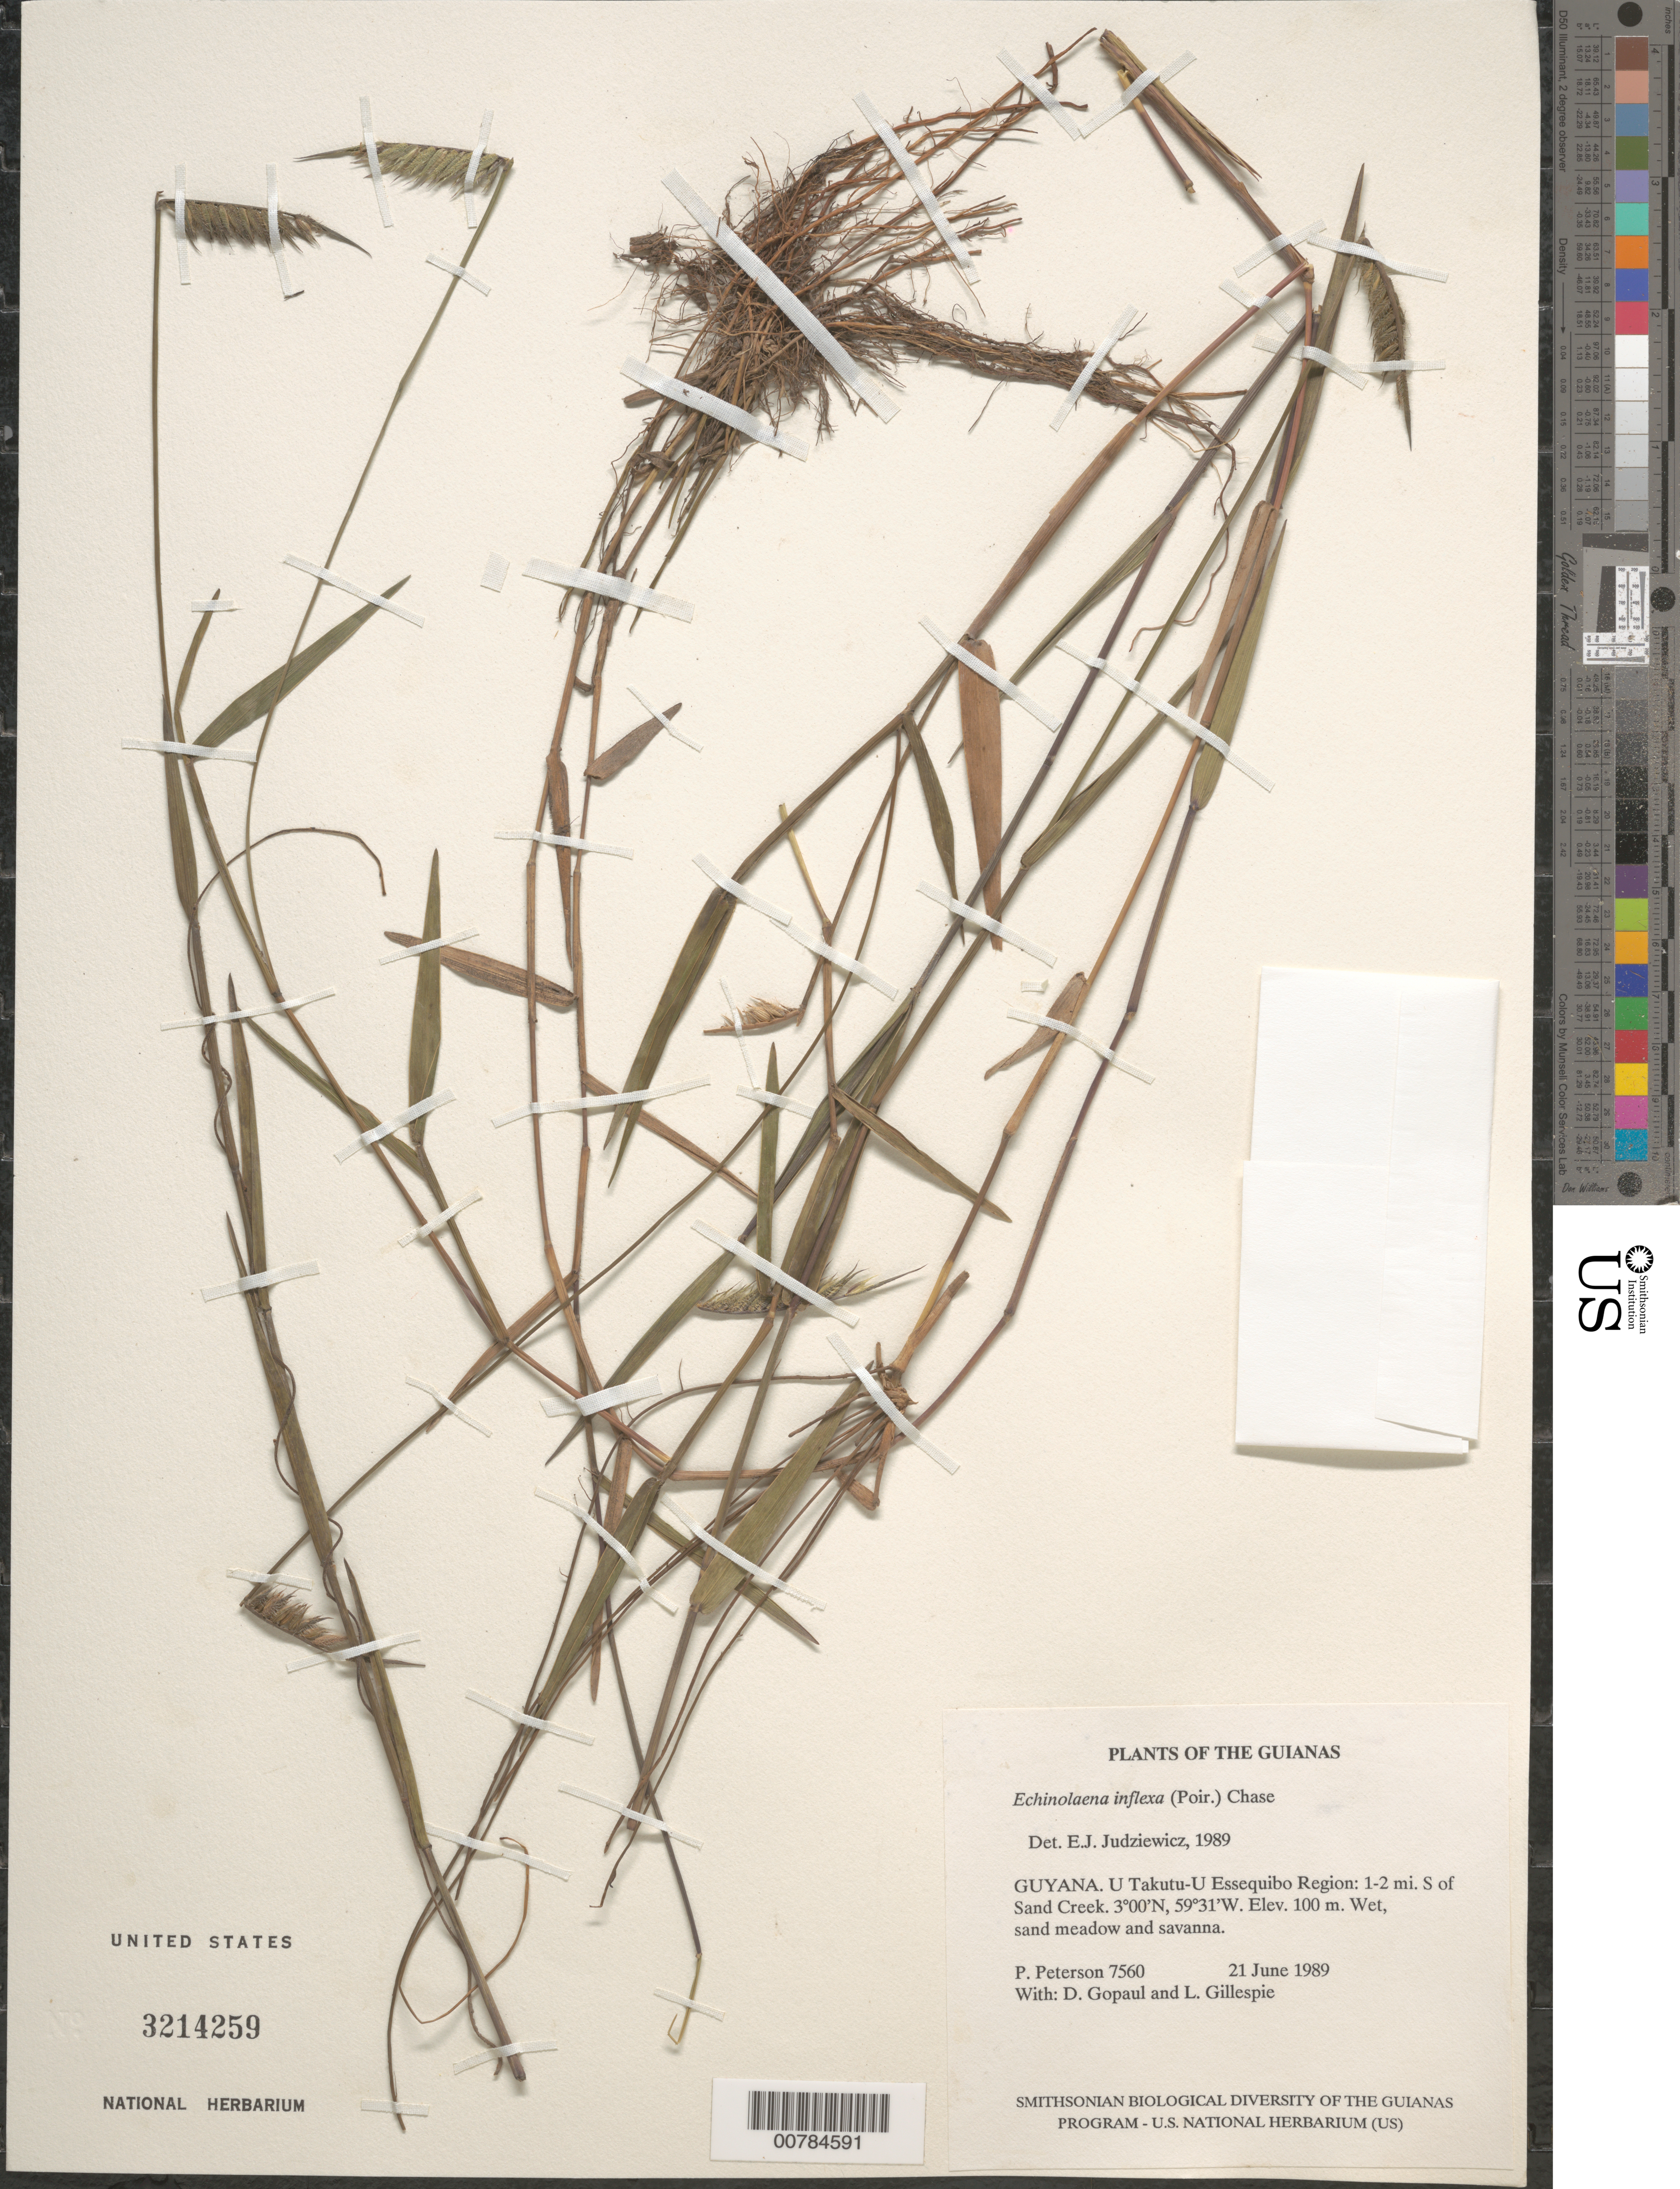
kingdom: Plantae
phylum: Tracheophyta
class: Liliopsida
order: Poales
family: Poaceae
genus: Echinolaena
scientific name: Echinolaena inflexa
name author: (Poir.) Chase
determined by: Judziewicz, E. J.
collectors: P. M. Peterson, D. Gopaul & L. J. Gillespie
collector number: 7560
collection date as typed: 21 June 1989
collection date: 1989-06-21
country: Guyana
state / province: U. Takutu-U. Essequibo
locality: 1-2 mi. S of Sand Creek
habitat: Wet, sand meadow and savanna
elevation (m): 100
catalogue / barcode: US 3214259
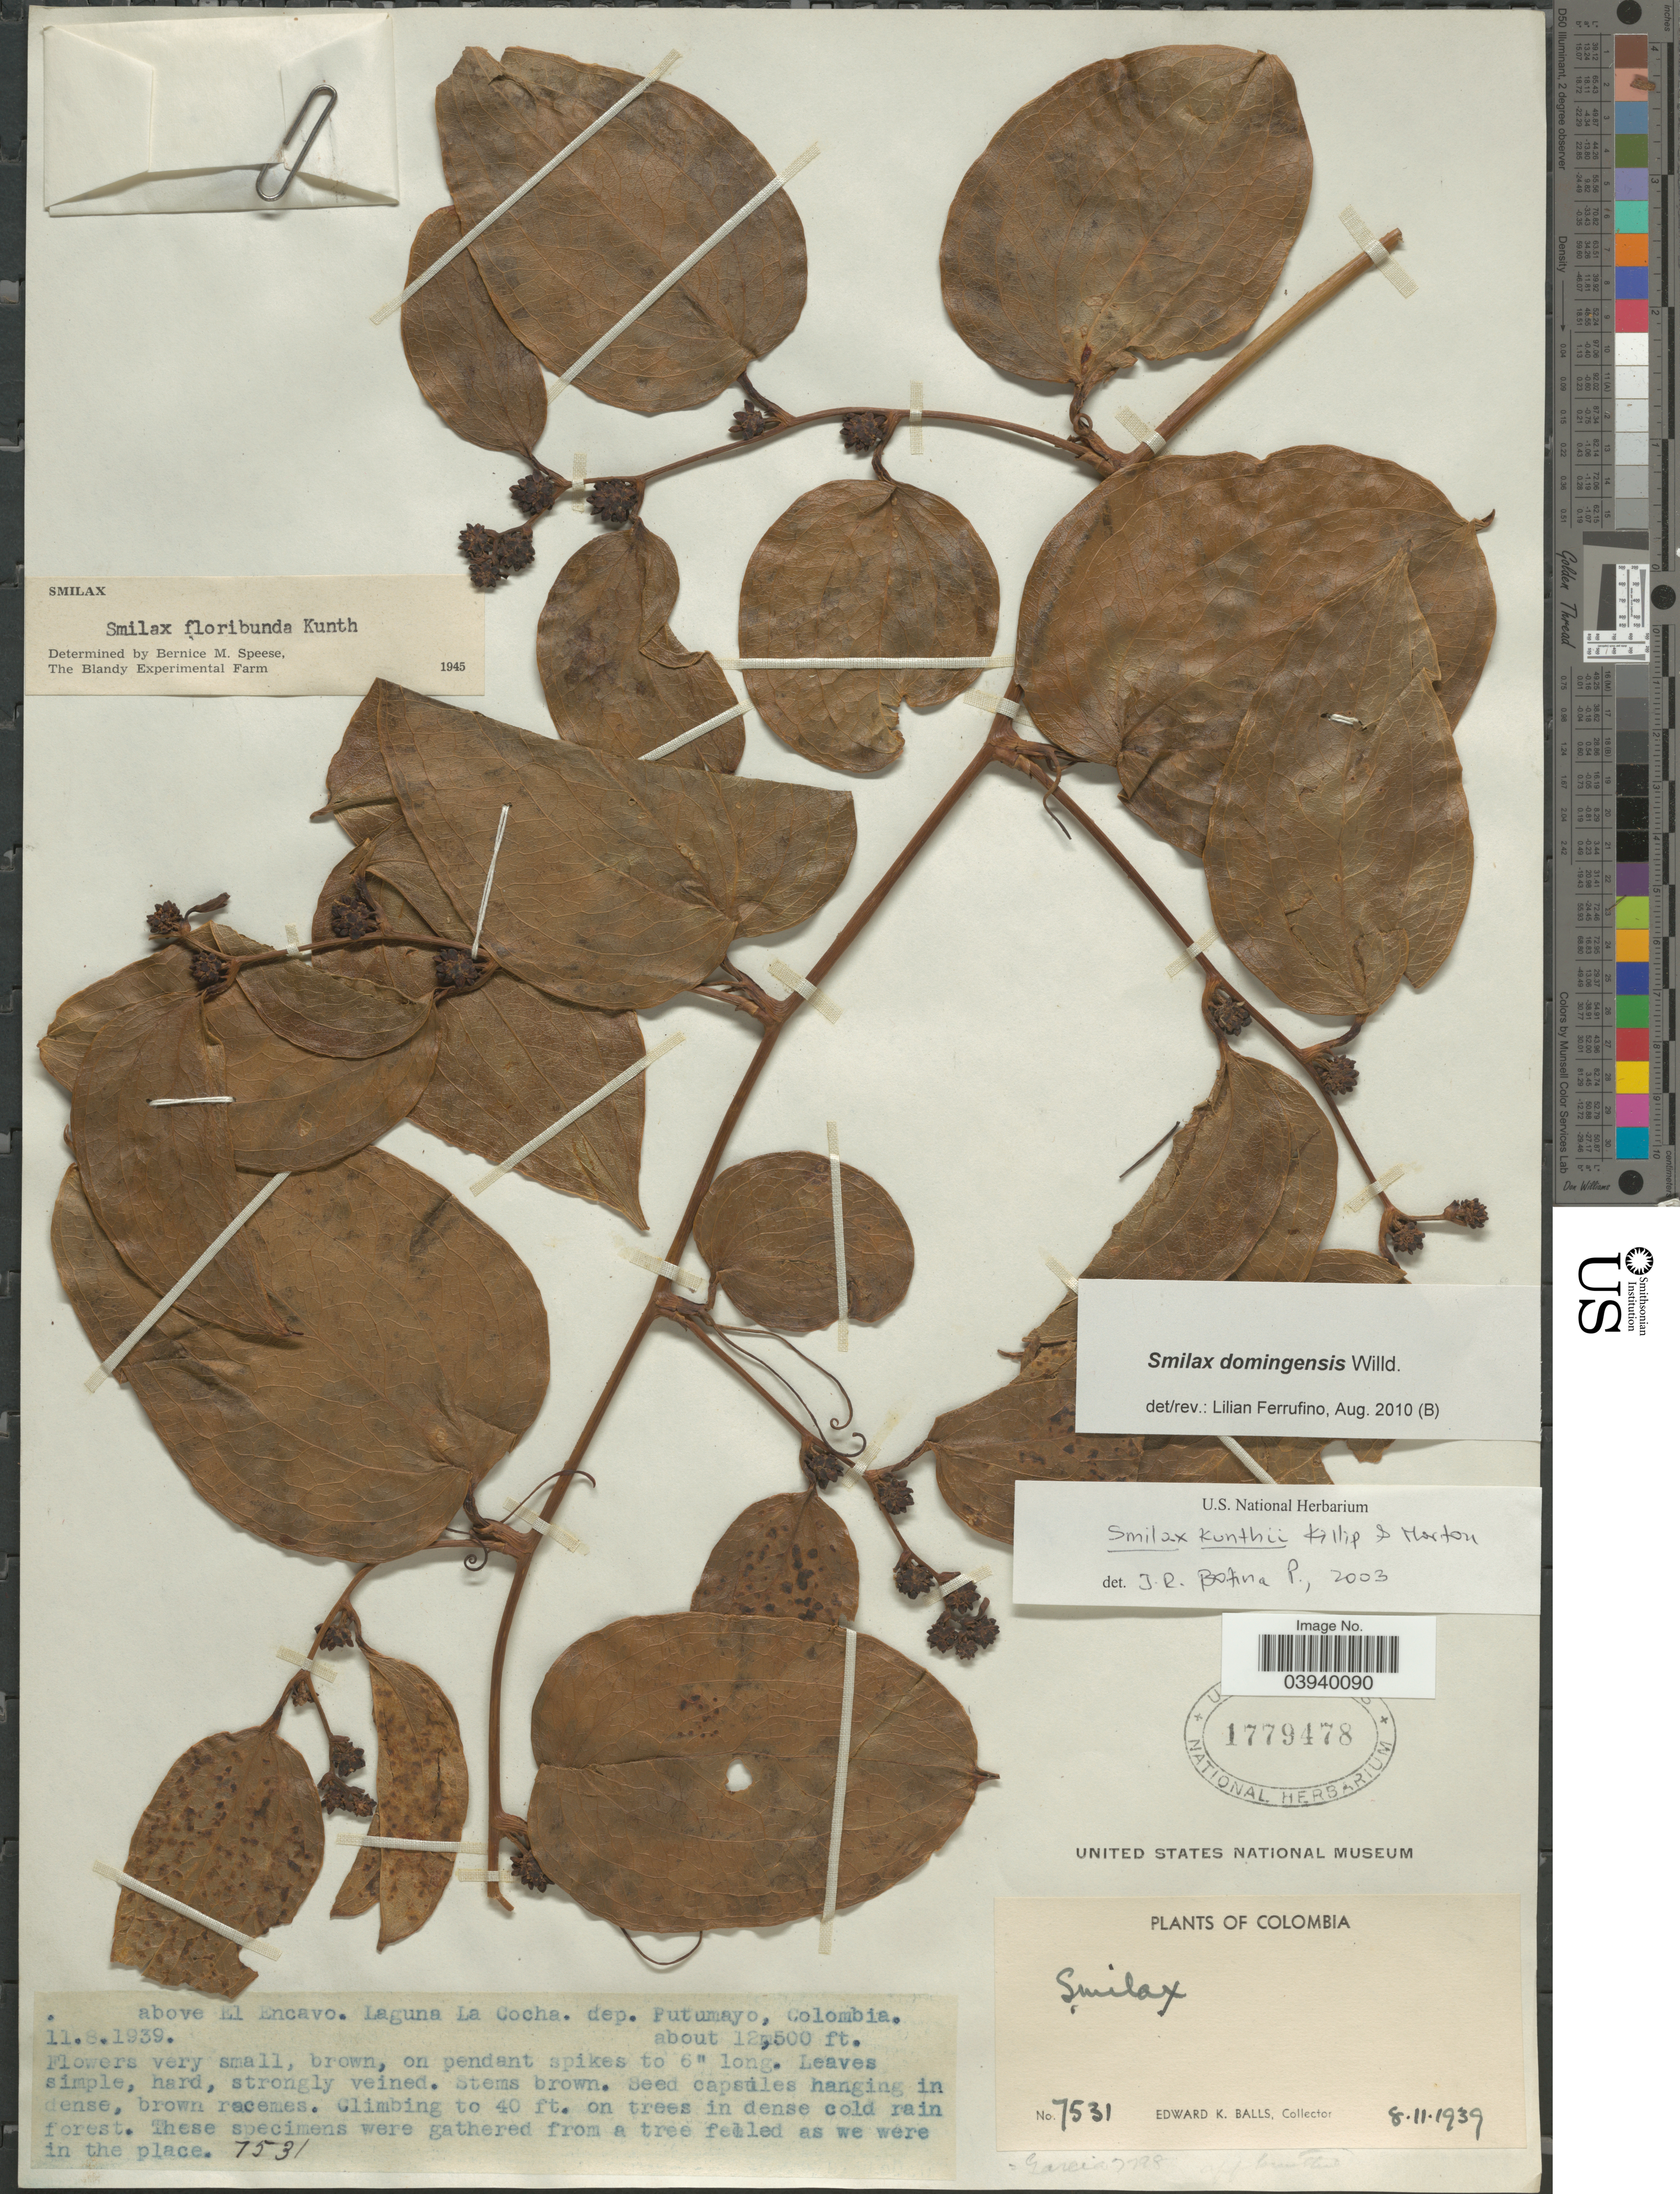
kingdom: Plantae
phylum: Tracheophyta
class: Liliopsida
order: Liliales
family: Smilacaceae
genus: Smilax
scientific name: Smilax domingensis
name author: Willd.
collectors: E. K. Balls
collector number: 7531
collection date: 1939-11-08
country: Colombia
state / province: Putumayo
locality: Above El Encavo. Laguna La Cocha. dep. Putumayo.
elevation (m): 3810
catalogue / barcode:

> Your goal: How many lines in the records above contain the string "barcode"? Match case exactly, and give only the number.

> Written answer: 2